Plt. Bupati Tiorita Bawa Langkat Studi Satu Data dan Geospasial ke Kota Bandung

oleh

Bandung (medanbicara.com) – Pelaksana Tugas (Plt.) Bupati Langkat, Tiorita Br Surbakti, SH, terus mendorong transformasi tata kelola pemerintahan Kabupaten Langkat agar semakin terintegrasi dan berbasis data. Salah satu langkah yang dilakukan adalah mempelajari langsung penerapan Satu Data dan pemanfaatan teknologi geospasial yang dikembangkan Pemerintah Kota Bandung.

Langkah strategis tersebut dilakukan Tiorita melalui kunjungan kerja bersama jajaran Pemerintah Kabupaten Langkat ke Pendopo Kota Bandung, Rabu (16/9/2026). Rombongan Pemkab Langkat disambut langsung Wali Kota Bandung H. Muhammad Farhan, SE, bersama jajaran perangkat daerah Pemerintah Kota Bandung.
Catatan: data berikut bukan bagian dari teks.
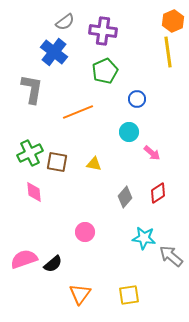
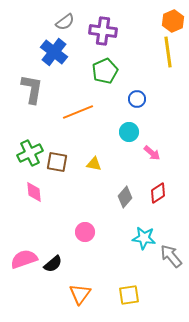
gray arrow: rotated 10 degrees clockwise
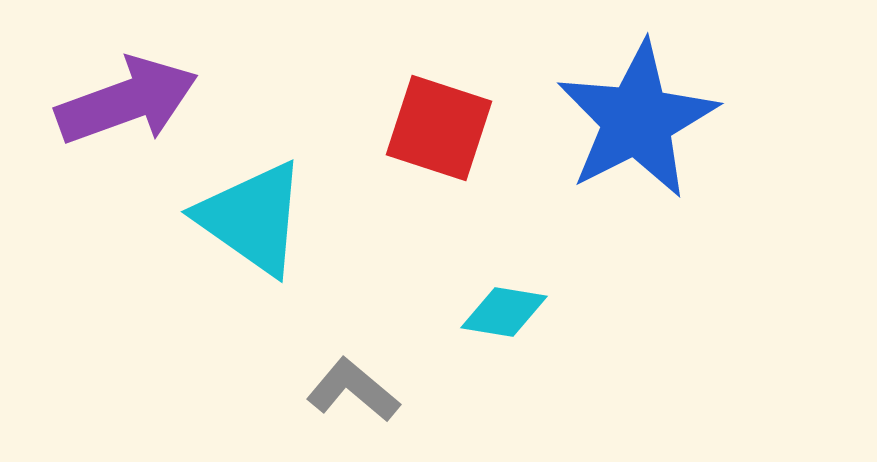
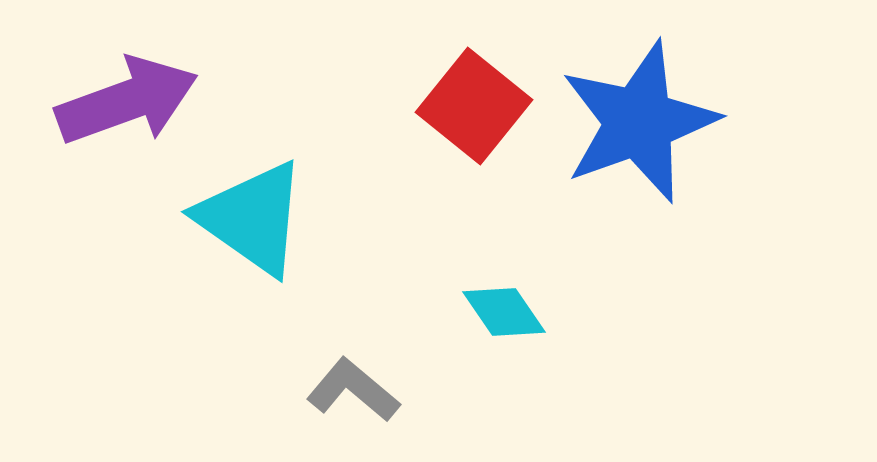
blue star: moved 2 px right, 2 px down; rotated 7 degrees clockwise
red square: moved 35 px right, 22 px up; rotated 21 degrees clockwise
cyan diamond: rotated 46 degrees clockwise
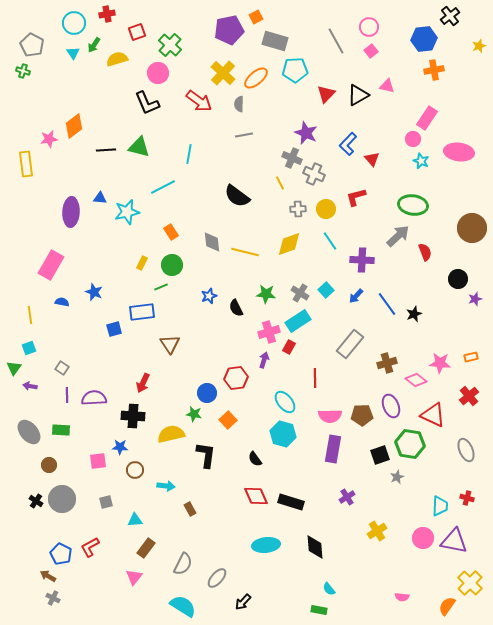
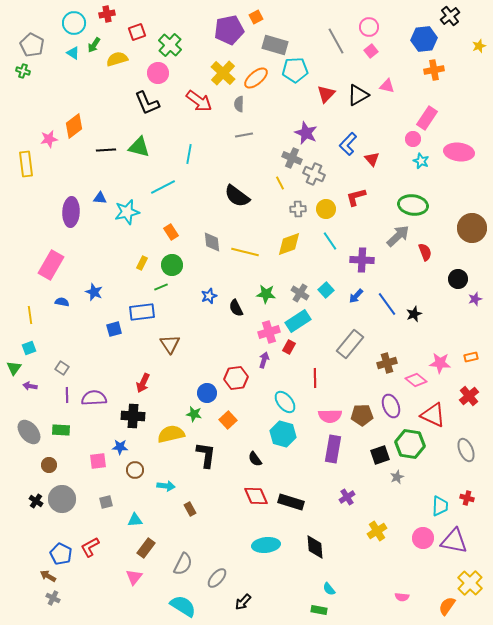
gray rectangle at (275, 41): moved 4 px down
cyan triangle at (73, 53): rotated 24 degrees counterclockwise
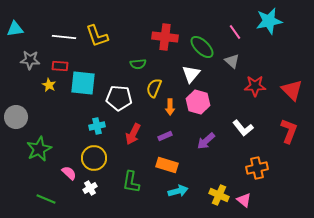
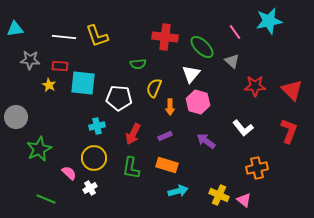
purple arrow: rotated 78 degrees clockwise
green L-shape: moved 14 px up
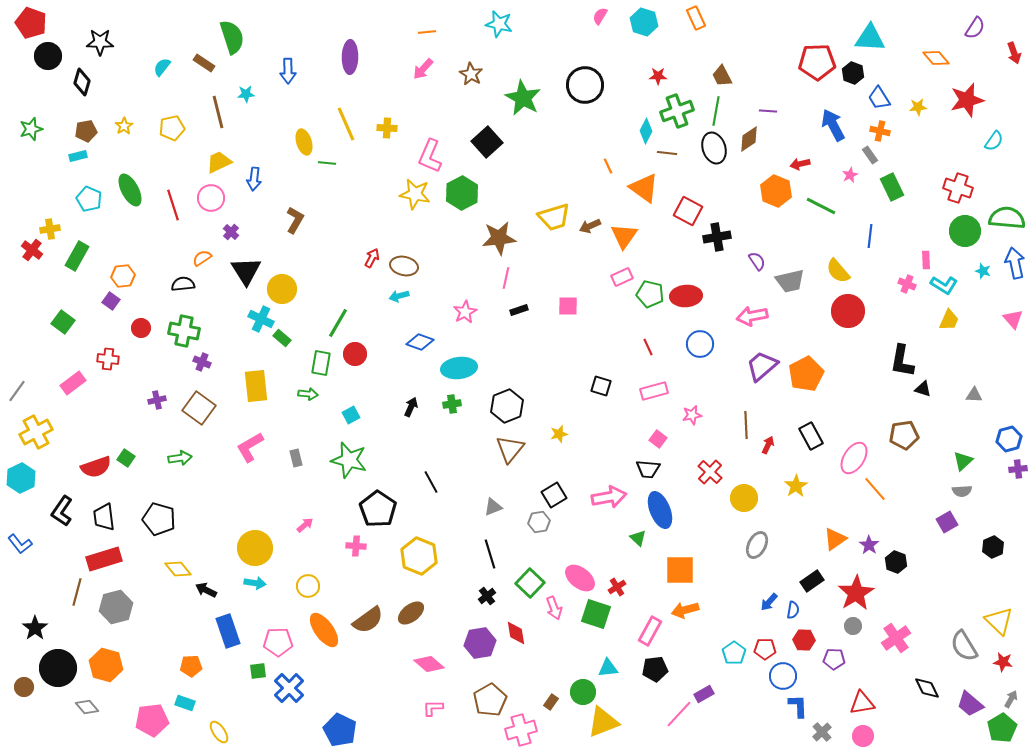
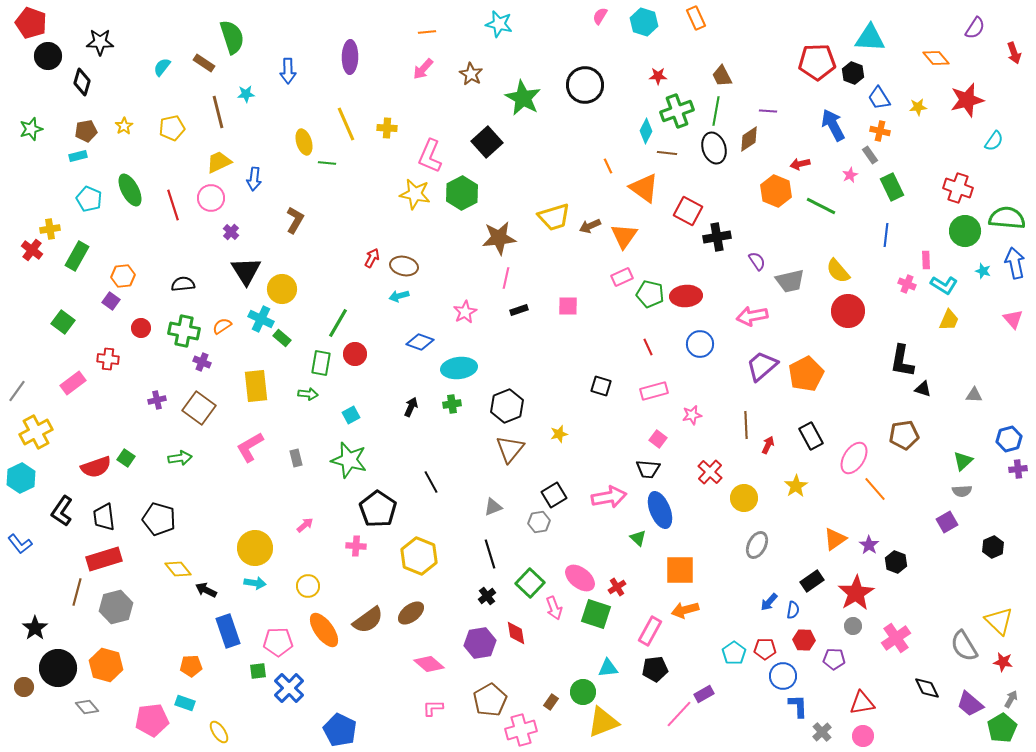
blue line at (870, 236): moved 16 px right, 1 px up
orange semicircle at (202, 258): moved 20 px right, 68 px down
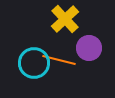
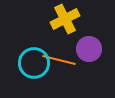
yellow cross: rotated 16 degrees clockwise
purple circle: moved 1 px down
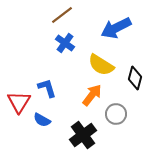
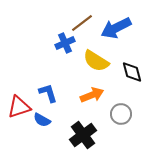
brown line: moved 20 px right, 8 px down
blue cross: rotated 30 degrees clockwise
yellow semicircle: moved 5 px left, 4 px up
black diamond: moved 3 px left, 6 px up; rotated 30 degrees counterclockwise
blue L-shape: moved 1 px right, 5 px down
orange arrow: rotated 30 degrees clockwise
red triangle: moved 5 px down; rotated 40 degrees clockwise
gray circle: moved 5 px right
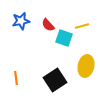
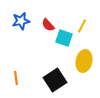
yellow line: rotated 48 degrees counterclockwise
yellow ellipse: moved 2 px left, 5 px up
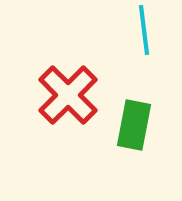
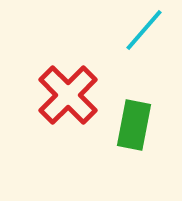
cyan line: rotated 48 degrees clockwise
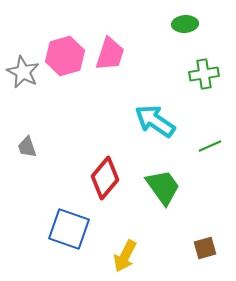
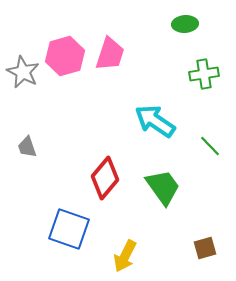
green line: rotated 70 degrees clockwise
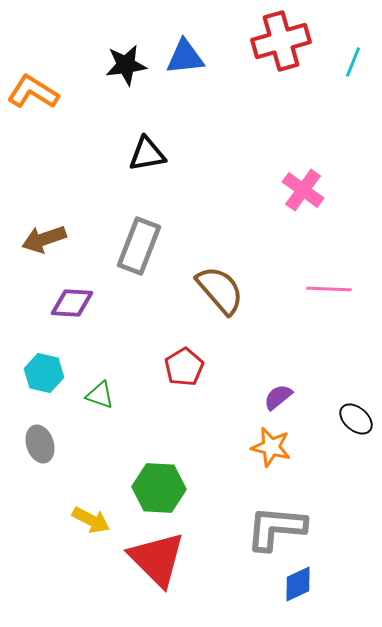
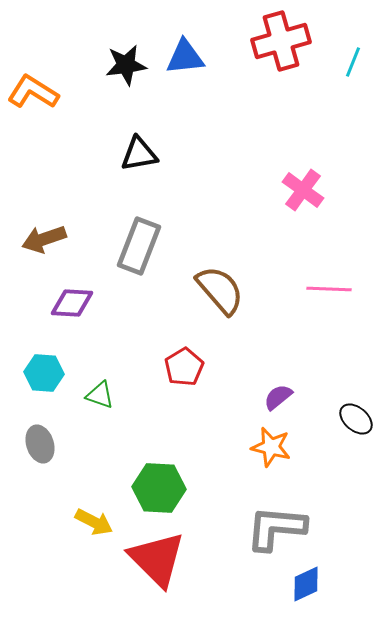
black triangle: moved 8 px left
cyan hexagon: rotated 9 degrees counterclockwise
yellow arrow: moved 3 px right, 2 px down
blue diamond: moved 8 px right
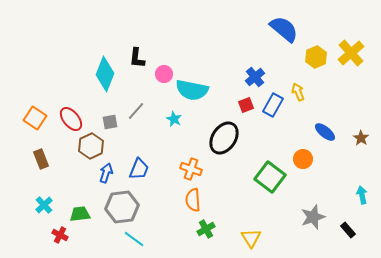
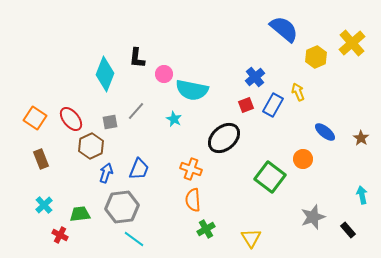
yellow cross: moved 1 px right, 10 px up
black ellipse: rotated 16 degrees clockwise
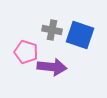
Pertemuan tersebut menjadi momentum bagi Pemkab Langkat untuk menggali pengalaman dan praktik pengelolaan data pemerintahan dari Kota Bandung, khususnya dalam membangun sistem data yang terintegrasi, akurat, mutakhir, dan dapat digunakan sebagai basis perencanaan pembangunan serta pengambilan kebijakan.

Tiorita mengatakan, penguatan Satu Data merupakan kebutuhan penting dalam mewujudkan pemerintahan yang mampu bekerja secara lebih terukur dan tepat sasaran.

“Data yang baik menjadi dasar bagi pemerintah dalam menyusun perencanaan dan mengambil kebijakan. Karena itu, kami ingin melihat secara langsung bagaimana pengelolaan Satu Data di Kota Bandung, kemudian mengambil hal-hal yang relevan untuk dikembangkan di Kabupaten Langkat,” ujar Tiorita.

Menurutnya, penerapan Satu Data tidak hanya menjadi tanggung jawab satu perangkat daerah, tetapi membutuhkan kolaborasi seluruh OPD. Kesamaan standar, integrasi sistem, kualitas data, serta kemampuan sumber daya manusia menjadi bagian penting agar data pemerintah dapat digunakan secara optimal.

Selain Satu Data, Tiorita bersama jajaran juga mempelajari pemanfaatan informasi geospasial dalam mendukung penyelenggaraan pemerintahan dan pembangunan.

Teknologi geospasial memungkinkan pemerintah mengintegrasikan data dengan informasi berbasis lokasi atau kewilayahan. Pemanfaatannya dapat mendukung perencanaan pembangunan, pengelolaan wilayah, pelayanan publik, pemetaan potensi daerah, hingga pengambilan keputusan secara lebih efektif.